Rat Birth Control Program Passes New York City Council
Eric Adams is currently facing multiple federal counts of bribery and corruption, but the war on rats stops for no man. Last week, just as the mayor’s legal troubles came to a head, the City Council approved a pilot to test rat birth control in the city. “I’m not saying rat contraceptives are going to be a magic wand,” Councilmember Shaun Abreu, who sponsored the bill, told The New York Times. “But we should see if they work.”
After the beloved Eurasian owl Flaco was found dead with rat poison in his system, animal advocates called for rat birth control as a more humane way to control the city’s rat population. The bill directs the Department of Health and Mental Hygiene, in consultation with the Department of Sanitation, to establish two ten-block zones where rat-birth-control pellets will be deployed and studied over at least a year. The rats that eat the pellets will go on living their lives but will no longer be able to reproduce. An approach proponents see as attacking the issue at its roots, since rats can become sexually mature in about two months and have up to 12 pups per litter.

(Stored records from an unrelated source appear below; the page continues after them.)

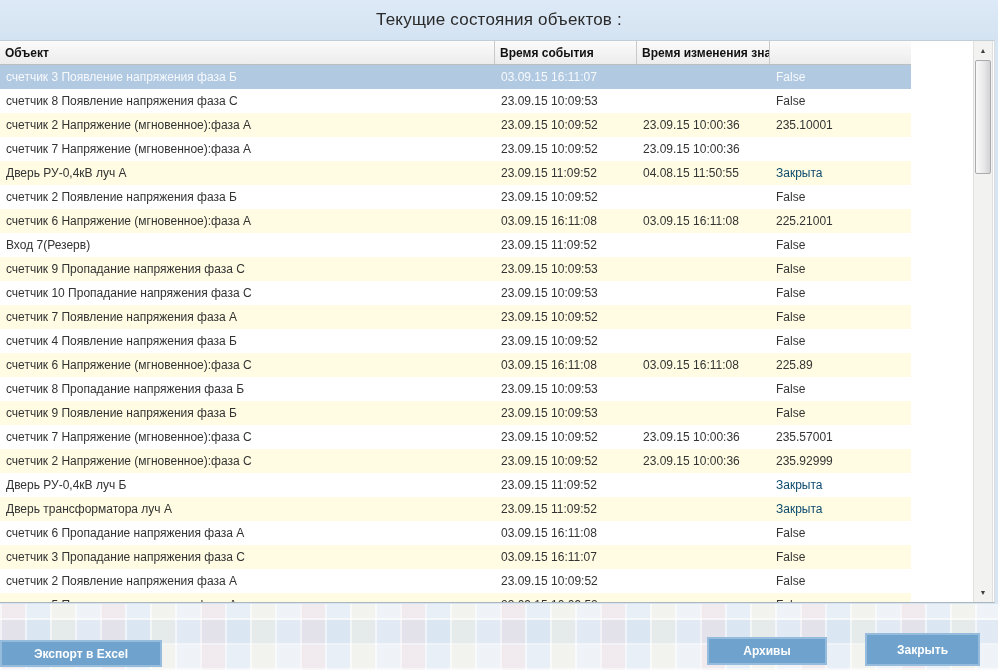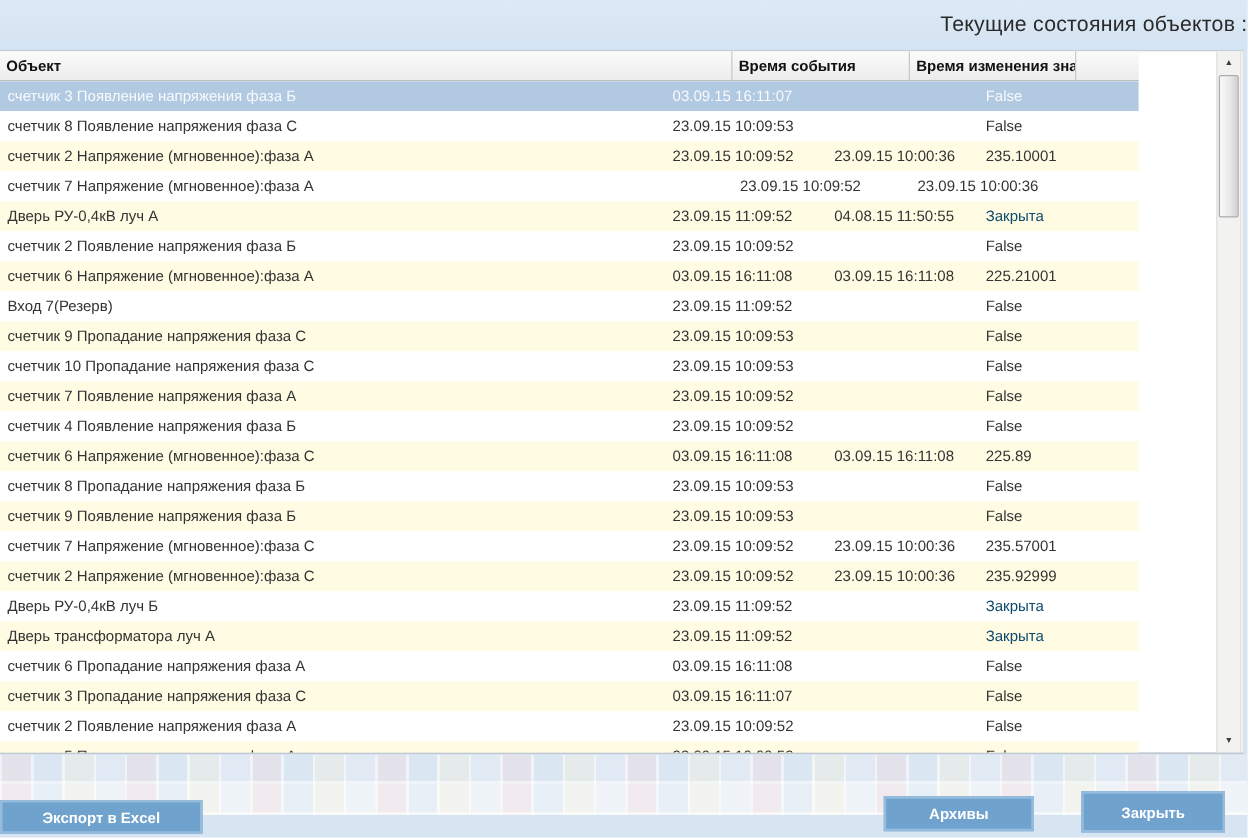--- a/index.html
+++ b/index.html
@@ -14,7 +14,7 @@
   .title-bar {
     position:absolute; left:0; top:0; width:998px; height:40px;
     background:linear-gradient(#dde9f6,#d4e3f2);
-    display:flex; align-items:center; justify-content:flex-end;
+    display:flex; align-items:center; justify-content:center;
   }
   .title-bar .title {
     font-size:17px; color:#2a2a2a; letter-spacing:.2px;

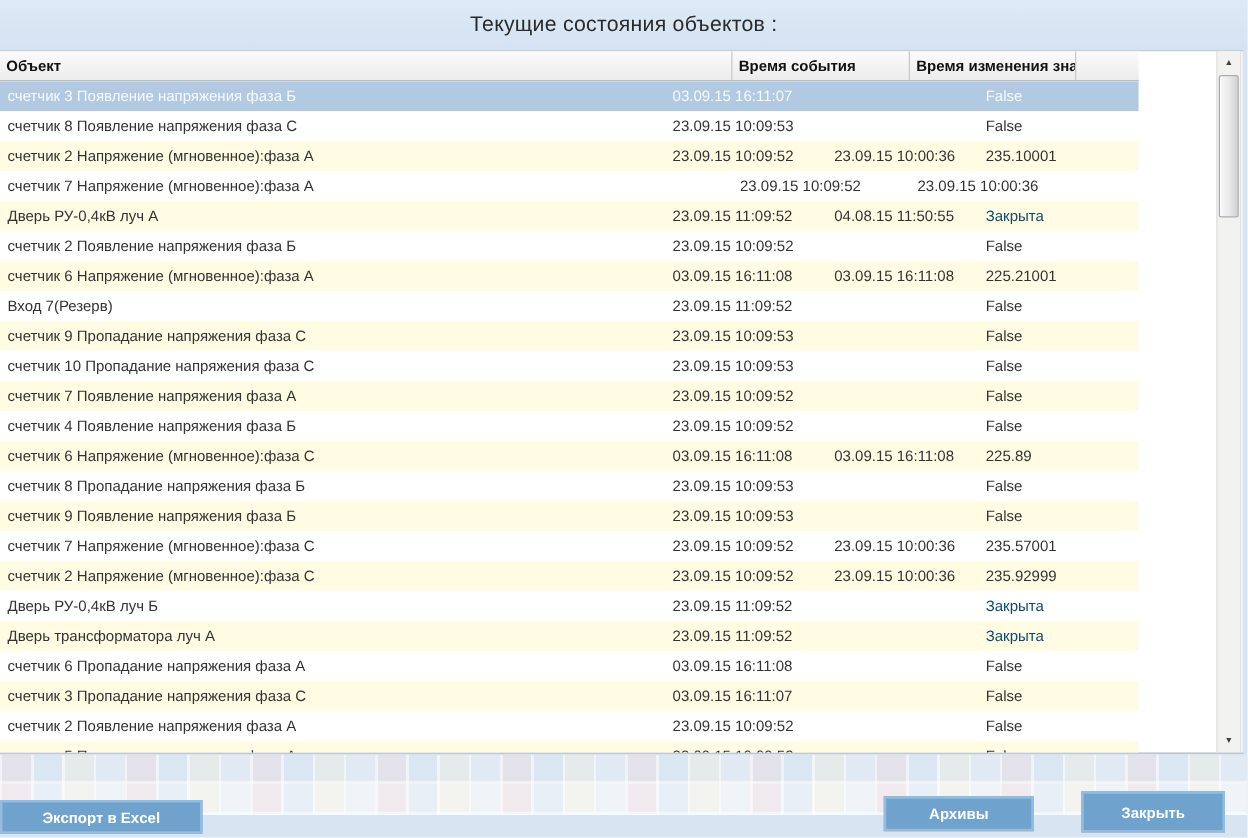--- a/index.html
+++ b/index.html
@@ -57,7 +57,7 @@
     padding-left:6px; font-size:12px; color:#333;
     white-space:nowrap; overflow:hidden;
   }
-  .c-object { width:586px; }
+  .c-object { width:495px; }
   .c-event  { width:142px; }
   .c-change { width:133px; }
   .c-value  { width:141px; }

The effectiveness of the contraceptives will depend on multiple factors, including whether the rats will eat it over, say, stale pizza in a nearby trash bag. (This isn’t the first time rat birth control has been tried and deemed a failure.) As Michael H. Parsons, a rodentologist, pointed out to us, it would only take one pair of rats who dislike the taste of the birth-control pellets to reproduce rapidly and create a huge family of pellet-hating rats. Still, a pilot is a good start — as long as the data collected is sound — and the bill directs the study to be “established in consultation with at least one expert in rodent control.” Added up with Adams’s indictment, it’s been a win-lose week for rats.